**ASSIGNMENT**
Work through the records below and copy every line that includes "button".

*** Opening DATASET RECORDS ***

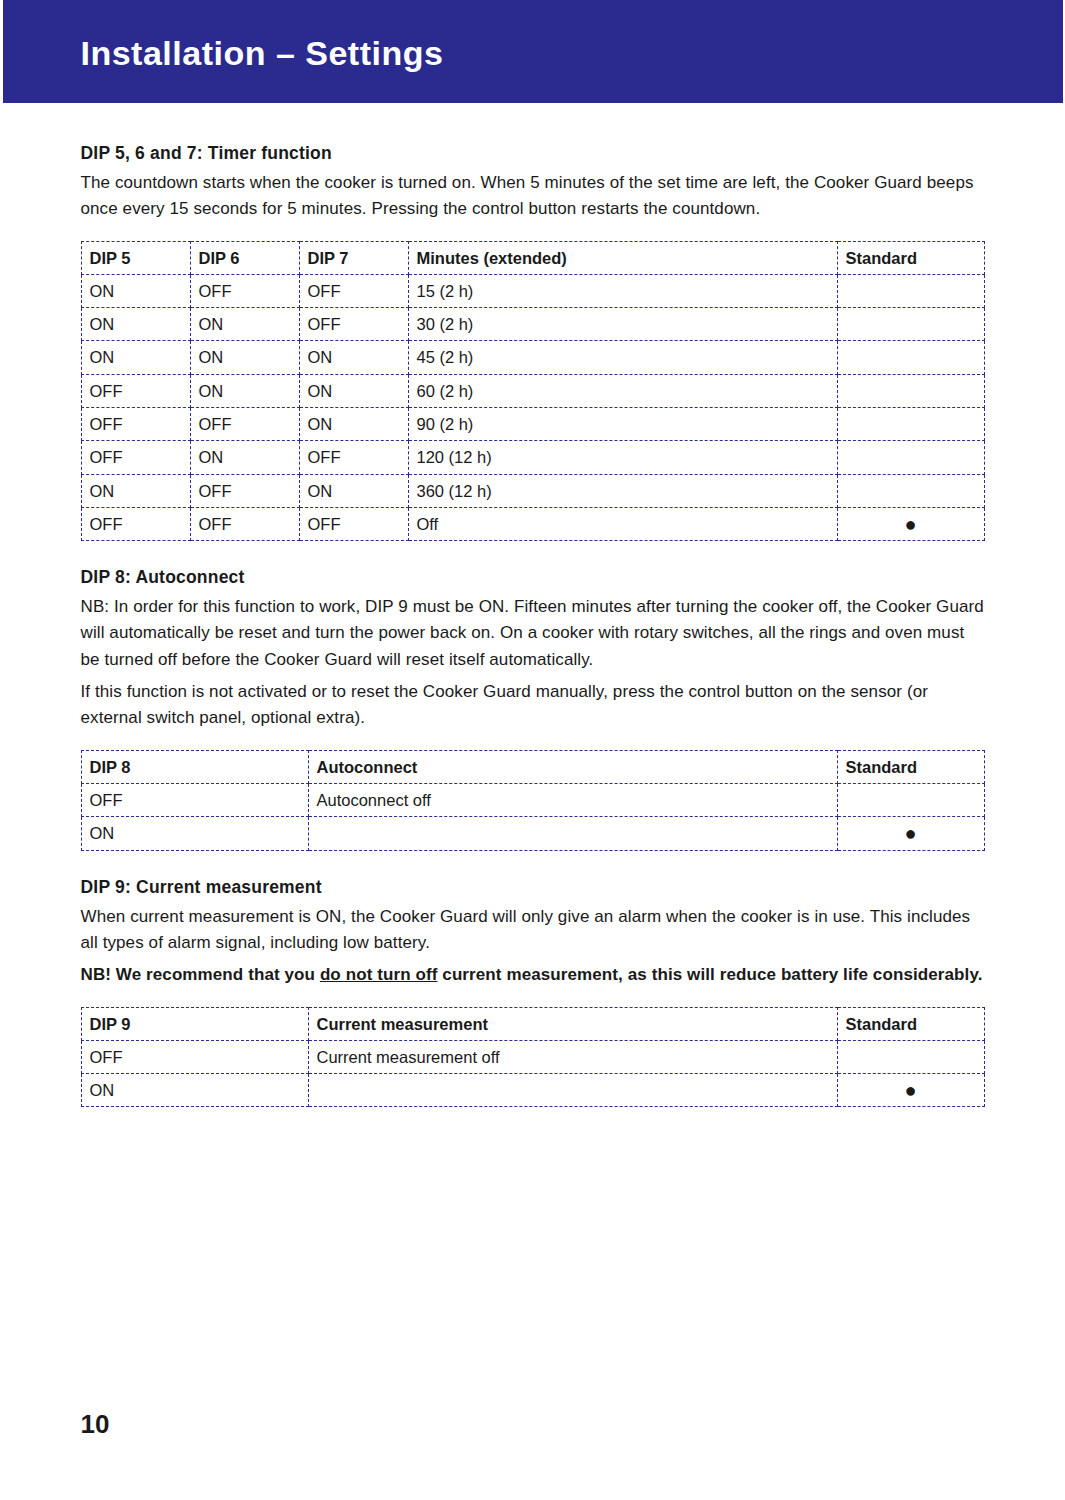Installation – Settings
DIP 5, 6 and 7: Timer function
The countdown starts when the cooker is turned on. When 5 minutes of the set time are left, the Cooker Guard beeps once every 15 seconds for 5 minutes. Pressing the control button restarts the countdown.
| DIP 5 | DIP 6 | DIP 7 | Minutes (extended) | Standard |
| --- | --- | --- | --- | --- |
| ON | OFF | OFF | 15 (2 h) | |
| ON | ON | OFF | 30 (2 h) | |
| ON | ON | ON | 45 (2 h) | |
| OFF | ON | ON | 60 (2 h) | |
| OFF | OFF | ON | 90 (2 h) | |
| OFF | ON | OFF | 120 (12 h) | |
| ON | OFF | ON | 360 (12 h) | |
| OFF | OFF | OFF | Off | ● |
DIP 8: Autoconnect
NB: In order for this function to work, DIP 9 must be ON. Fifteen minutes after turning the cooker off, the Cooker Guard will automatically be reset and turn the power back on. On a cooker with rotary switches, all the rings and oven must be turned off before the Cooker Guard will reset itself automatically.
If this function is not activated or to reset the Cooker Guard manually, press the control button on the sensor (or external switch panel, optional extra).
| DIP 8 | Autoconnect | Standard |
| --- | --- | --- |
| OFF | Autoconnect off | |
| ON | | ● |
DIP 9: Current measurement
When current measurement is ON, the Cooker Guard will only give an alarm when the cooker is in use. This includes all types of alarm signal, including low battery.
NB! We recommend that you do not turn off current measurement, as this will reduce battery life considerably.
| DIP 9 | Current measurement | Standard |
| --- | --- | --- |
| OFF | Current measurement off | |
| ON | | ● |
10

*** Closing DATASET RECORDS ***

**WRITTEN RESPONSE**
The countdown starts when the cooker is turned on. When 5 minutes of the set time are left, the Cooker Guard beeps once every 15 seconds for 5 minutes. Pressing the control button restarts the countdown.
If this function is not activated or to reset the Cooker Guard manually, press the control button on the sensor (or external switch panel, optional extra).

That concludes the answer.